Auf den Plakaten steht groß: „Nix verpassen – Impfen lassen“. Diese Plakate verschickt das Stadtschulamt diese Woche an alle Frankfurter Schulen. Gemeinsam mit Flyern, die die wichtigsten Fragen von Eltern und Kindern rund um die Impfung von unter 18-Jährigen beantworten. Mit dieser Informationskampagne will die Stadt Schüler:innen zum Impfen motivieren. „Wer sich impfen lässt, schützt sich und andere“, sagt Bildungsdezernentin Sylvia Weber (SPD), „und trägt damit auch noch einen großen Teil dazu bei, dass wir die Pandemie bald überstanden haben.“

In der Gruppe der 12- bis 17-Jährigen sind bisher etwa 41 Prozent mindestens einmal geimpft. „Da geht noch mehr“, sagt Gesundheitsdezernent Stefan Majer (Grüne). In Frankfurt würden viele einfach zugängliche Impfaktionen angeboten werden, auch auf Schulhöfen. Alle Termine für Sonderimpfaktionen, beispielsweise auf der Konstablerwache, im Nordwestzentrum, bei Sportvereinen und Sportveranstaltungen, in Jugendclubs und Schulen, finden sich auf der Homepage der Stadt unter Sonderimpfaktionen.
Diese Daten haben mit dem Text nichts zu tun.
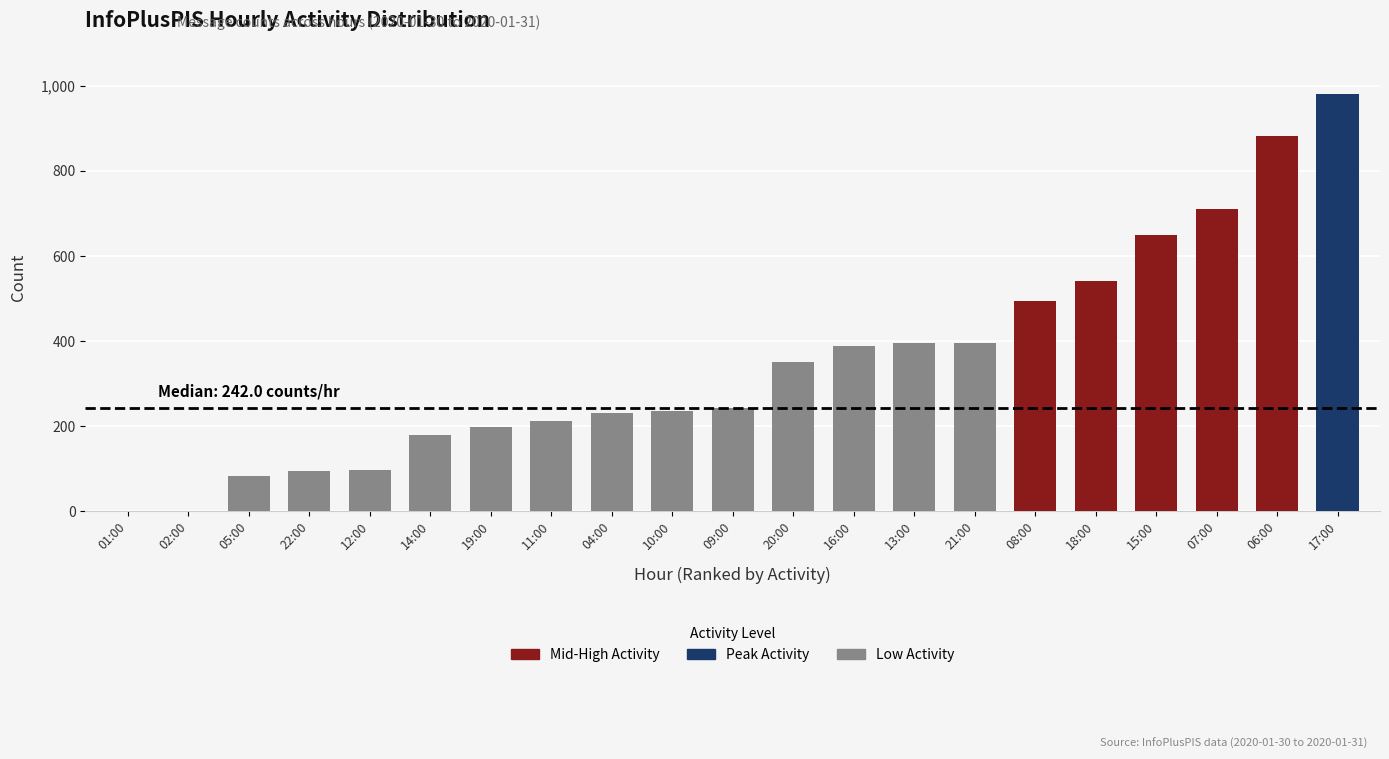

Does the chart contain stacked bars?

No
Teil der Informationskampagne, die junge Menschen zum Impfen motivieren soll, sind außerdem kurze Video-Statements von Mitgliedern des Stadtschüler:innenrates, die als Storys auf dem städtischen Instagram-Kanal gepostet werden.

Für alle Jugendlichen bis 15 Jahre ist grundsätzlich die Anwesenheit mindestens einer sorgeberechtigten Person beim Impftermin erforderlich. Für 16- bis 17-Jährige ist die von einem Sorgeberechtigten unterschriebene Einwilligungserklärung mit Kopie des Personalausweises eines Sorgeberechtigten ausreichend.